A Way Back Home: Richmond’s Eviction Diversion Program and What it Means for Landlords and Tenants

In April 2018, the New York Times reported the grim results of a study that analyzed 83 Million eviction records across the United States.  Led by Princeton professor Matthew Desmond, a team of sociologists identified communities with the worst-of-the-worst outcomes for low-income individuals who couldn’t make their rent payments.

Richmond made the podium with the second-highest per capita eviction judgment rate in the U.S., second only to North Charleston, S.C.  The study reviewed 2016 eviction judgment data, which show that, through legal action, landlords were given the right to remove one in nine renter families in Richmond, and that as many as one in five were threatened with eviction during that same period.  Over thirty percent of all Richmond renters receive a notice of eviction in any given year.  Sadly, homes with children are evicted at roughly twice the rate of families without kids.  Eviction creates a chain reaction that takes a toll on families and communities, causing problems in schools, problems with access to social services, and disruptions to the aid that needy families rely on to make ends meet.  Eviction, as one legal aid lawyer put it when giving a comment to the Times, “isn’t one problem.  It’s like 12 problems.”

Mayor Levar Stoney announced in late January 2019 that Richmond would pilot the Commonwealth’s first ever eviction diversion program, which was agreed to by landlord groups as well as tenant advocates.   
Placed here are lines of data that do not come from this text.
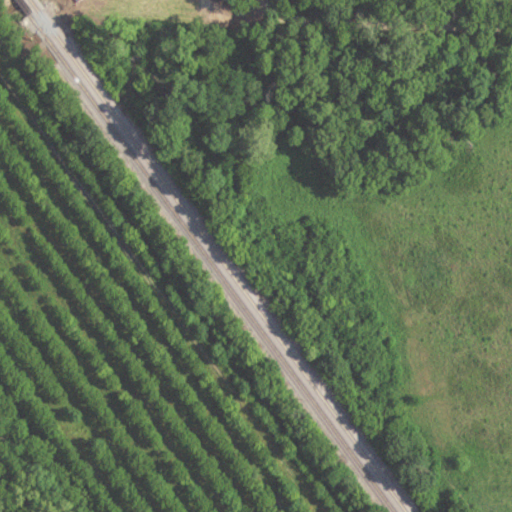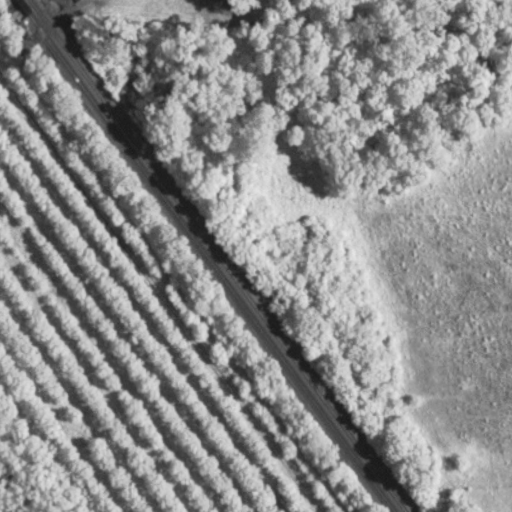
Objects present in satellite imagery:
railway: (32, 5)
railway: (20, 7)
road: (378, 17)
railway: (221, 260)
railway: (210, 262)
The key components of the program, as described by the City, are:

  • It enlists attorneys to act as pro bono in-court mediators between would-be-evictees and their landlords;
  • It provides for a payment plan where tenants re-pay their arrearages without having to leave home;
  • For tenants who qualify, it provides financial assistance for payment of back rent to landlords; and
  • It provides financial literacy education to families in need.


Unresolved questions about the program remain.  Virginia HB2655 and SB1450, which were offered in January 2019 and which passed in both the House and the Senate, shed some light.  The goals of the program are to reduce evictions for non-payment of small amounts of rent and to provide vulnerable renters with financial literacy to help them avoid the pitfalls that often lead to evictions. 

Why it matters:

For renters and their families, this program provides a much-needed way out of the crises that evictions lead to.  For landlords, it provides a new means of enforcing rights without bearing the cost of pursuing an eviction action and without bearing the burden of enforcing an eviction judgment.